U.S. soybeans gained 1.7 percent on Monday, underpinned by declining supplies from Argentina, while wheat climbed to a six-week high as heavy rains threatened crop prospects in Europe.
Corn scored a new 10-month high on tightening supplies in Brazil.
The Chicago Board of Trade most-active soybeans contract climbed 1.7 percent to $11.51-1/4 a bushel by 1100 GMT and wheat rose 1.5 percent to $5.04-1/2 a bushel, highest since April 21. Corn added 1.4 percent to $4.24 a bushel.
"Solid U.S. export sales are lending support to ideas that, as South American basis firms, importers are switching over to more U.S. beans," said Tobin Gorey, director of agricultural strategy at Commonwealth Bank of Australia.
Renewed rains in Argentina have heightened concerns about crop losses in the world's third-largest producer.
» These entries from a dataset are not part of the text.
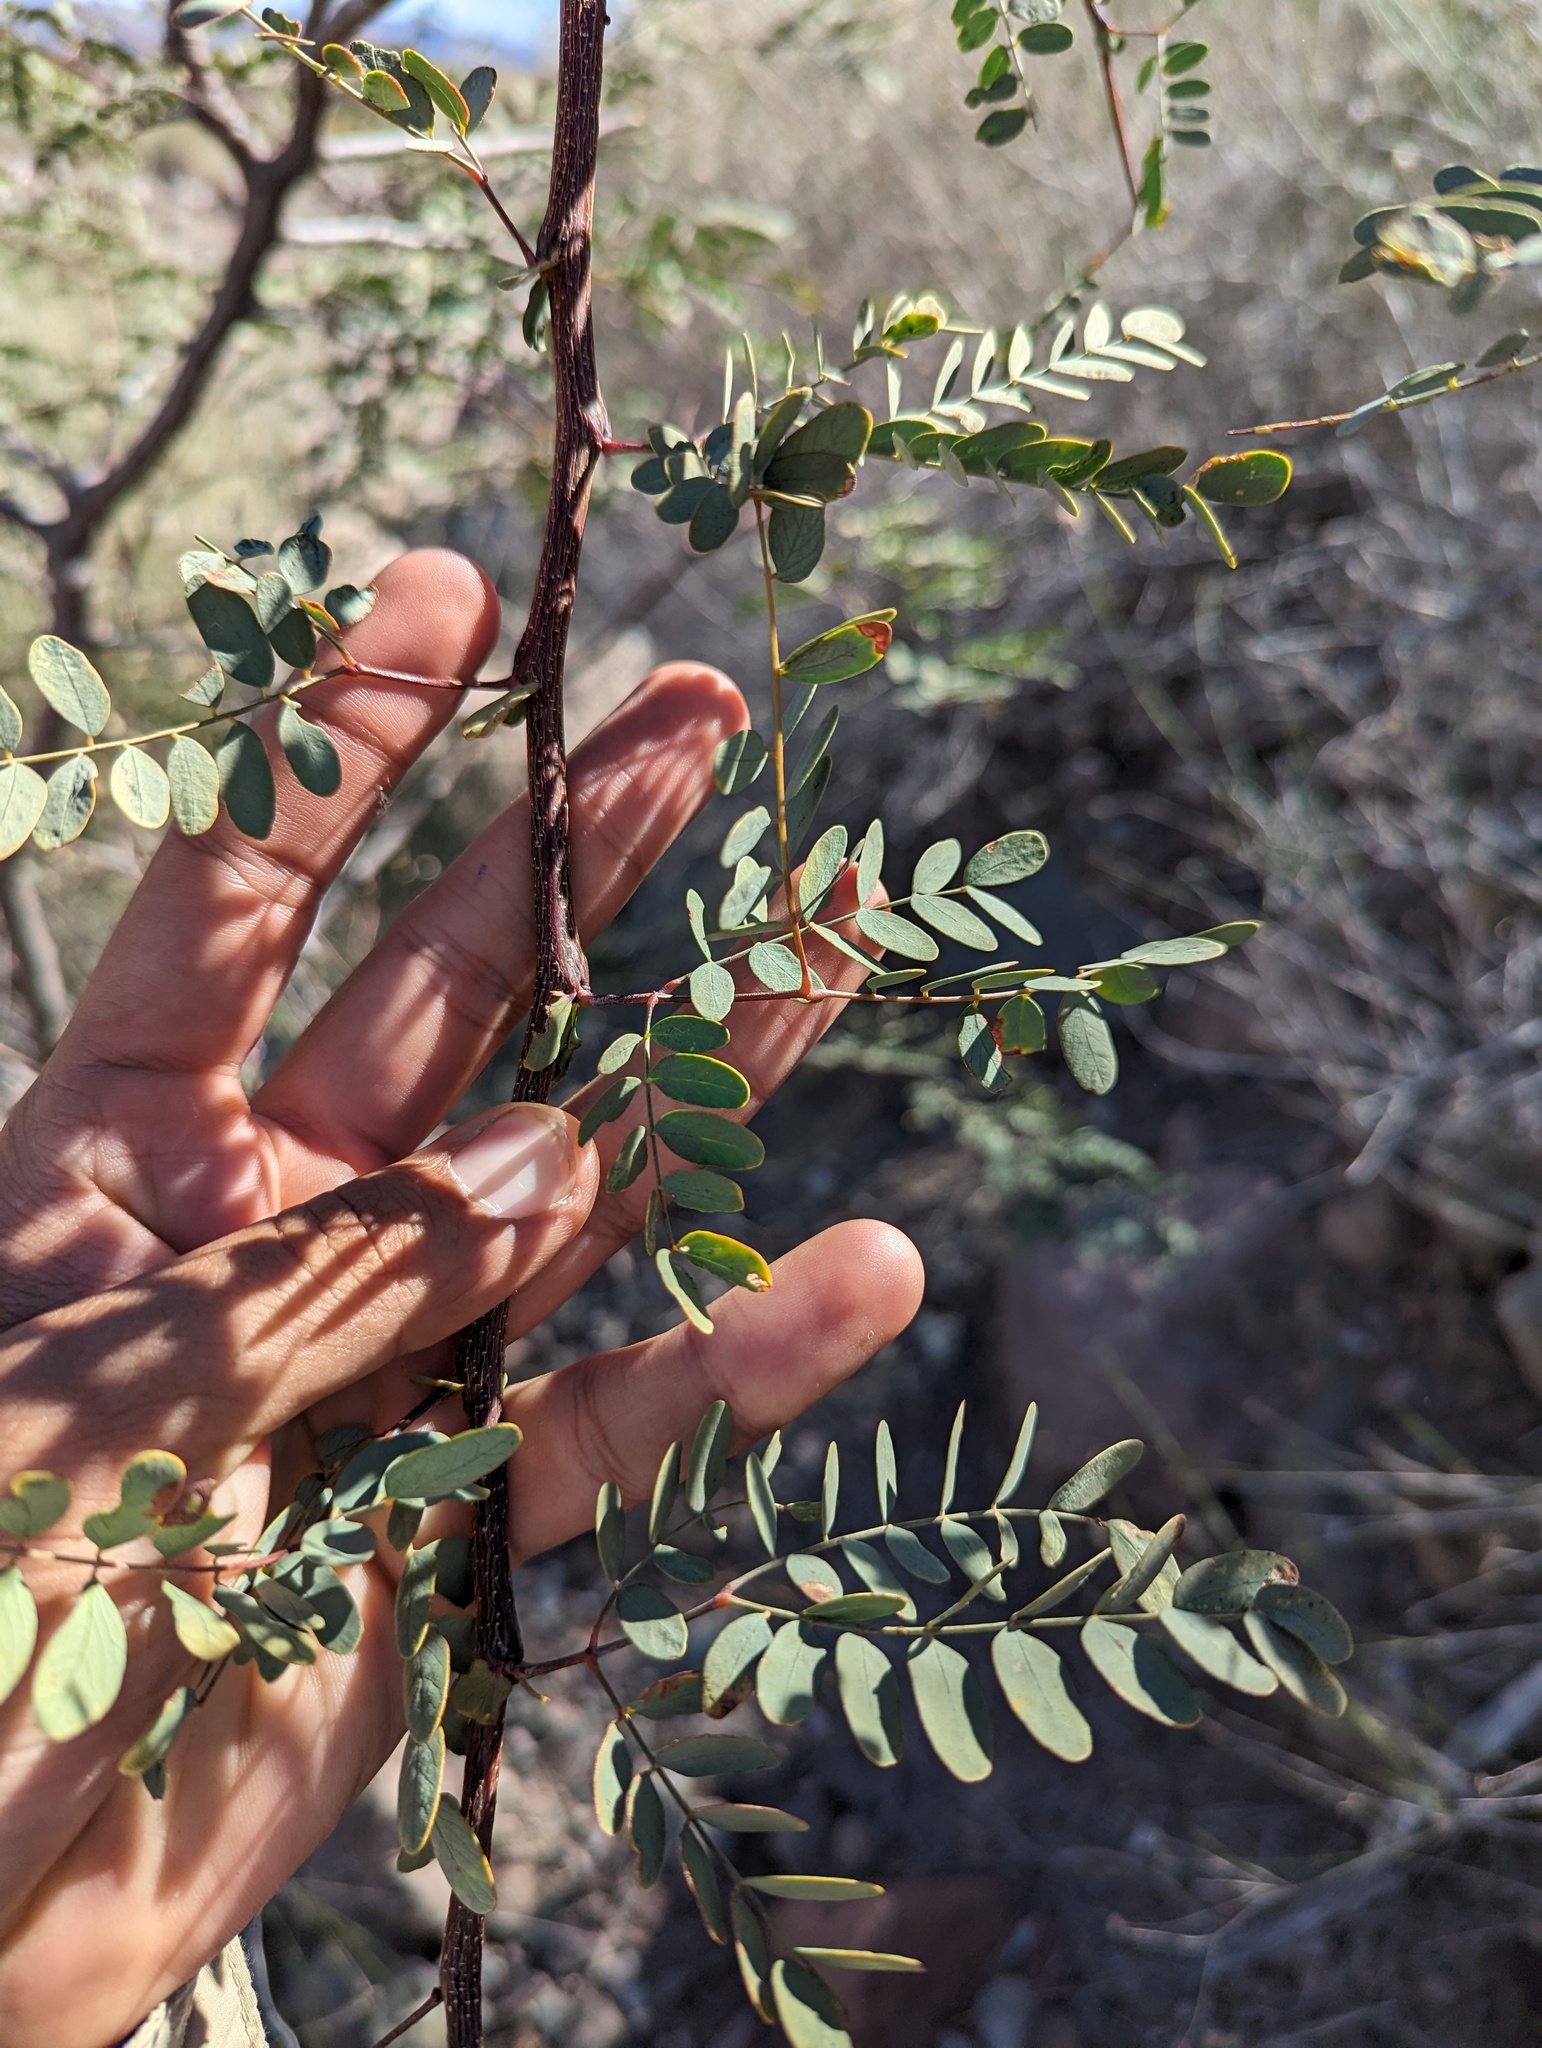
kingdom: Plantae
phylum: Tracheophyta
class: Magnoliopsida
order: Fabales
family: Fabaceae
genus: Lysiloma
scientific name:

Exports of soybeans and products such as soymeal from there may decline sharply after rains in April caused widespread damage to the crop.
Additional support for beans stemmed from a U.S. Agriculture Department report that showed strong demand for new-crop supplies that will be delivered in the fall.
Wheat was supported by concerns over global supplies, notably in Europe where heavy rainfall is expected to have affected crops.
France's farm ministry on Monday said wet weather had favored disease development in rapeseed crops and that other winter crops may see yields suffer in the European Union's largest grain producer.
The condition of cereal crops in France worsened again last week, farm office FranceAgriMer said on Friday, in another sign that heavy rain is affecting crops.
"Concerns persist about crop conditions following recent rainfall, with great heterogeneity across regions," French consultancy Agritel said in a note, adding that it would impact both area and yields. "This is not just about France but this seems to be the case for the entire European continent, through Ukraine and southern Russia," it said.
Euronext milling wheat futures front month September hit a 4-month high in morning trade at 172.50 euros per tonne.
Heavy rains over Australia's east coast next week are expected to boost wheat production above official estimates in the world's fourth-largest exporter, analysts said on Friday.
Brazil, the world's second largest corn exporter, continues to face tight supplies.
Record-high corn prices there are compelling pork producers to slaughter sows they cannot afford to feed and poultry processors to close plants.
Southern states that are the traditional home to pork and poultry plants have been hardest hit by soaring corn feed prices and a plunge in demand for meat, with companies closing at least three slaughter houses to cut supply, said Francisco Turra, president of Brazil's Animal Protein Association.